Results: A total of 541 genes were found to be upregulated in multiple myeloma (MM) patients with chr1q-gain in the GSE4581 dataset, with a false discovery rate (FDR) of less than 0.05 and a log fold change (LogFC) greater than 0.5.We identified five genes (CRIP1, ANP32E, CKS1B, RBFA, TOP2A) associated with poor prognosis through univariate Cox and multivariate Cox regression analyses and successfully validated in MMRF dataset(n=858). Upon characterizing the expression of these candidate genes in malignant plasma cells at a single-cell resolution, we made an interesting observation: CRIP1 was uniquely expressed in multiple myeloma (MM) patients when compared to healthy donors, individuals with MGUS, SMM and AL patients. Moreover, the GSEA results showed significant enrichment of the "Anti-viral Mechanism by IFN-stimulated Genes" (Normalized Enrichment Score, NES=1.98, False Discovery Rate, FDR=0.017) and "Interferon Signaling" (NES=2.11, FDR<0.001) in CRIP1-low MM patients. These findings suggest that CRIP1 may play a role in the development of multiple myeloma by influencing the tumor immune microenvironment through the regulation of these pathways. Analysis of immune cell infiltration in MM showed the expression level of CRIP1 is negatively correlated with CD4 naïve T cells (R=-0.24, P<0.001) and positively correlated with Monocytes (R=0.19, P<0.001). Tumors with high CRIP1 expression showed increased infiltration of CD8 T cells, CD4 memory T cells, activated NK cells, M0 macrophages, and Eosinophils.

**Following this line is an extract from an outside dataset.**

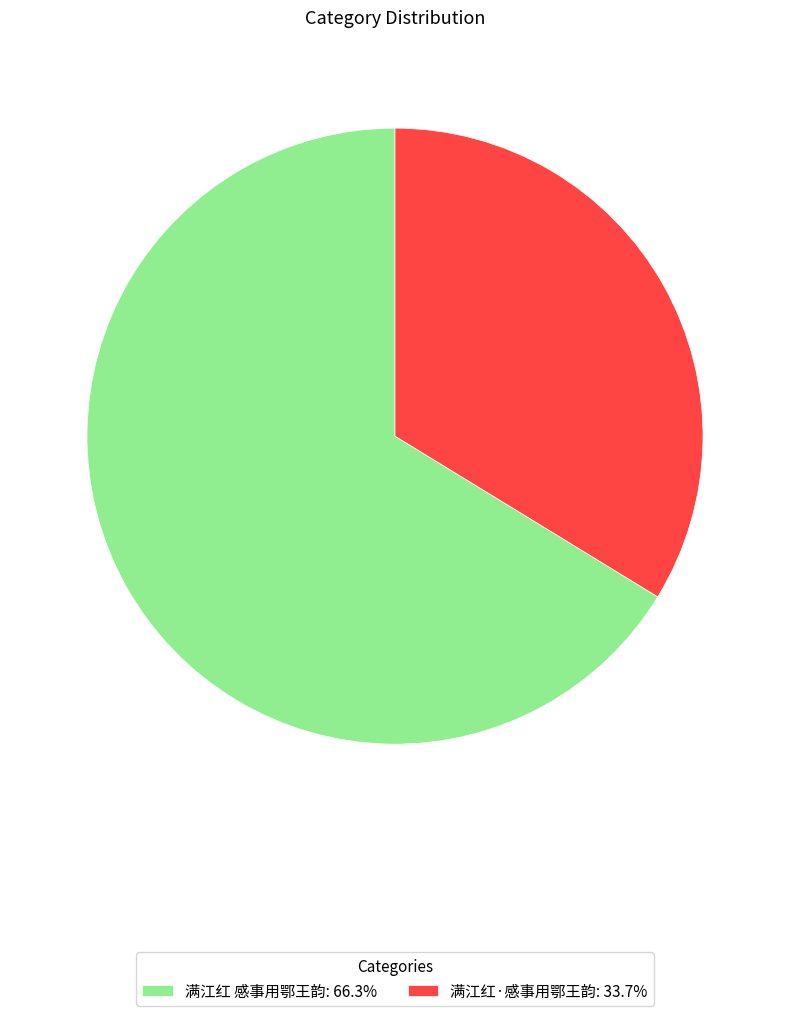

Approximately how many times larger is the value at 满江红 感事用鄂王韵 compared to 满江红·感事用鄂王韵?

2.0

Conclusions: The study showed that CRIP1 upregulated along with chr1q-gain was highly expressed in MM patients compared to healthy individuals and associated with immune dysregulation. The patients with higher CRIP1 expression have poorer survival. CRIP1 could serve as a potential therapeutic target and prognostic biomarker in multiple myeloma.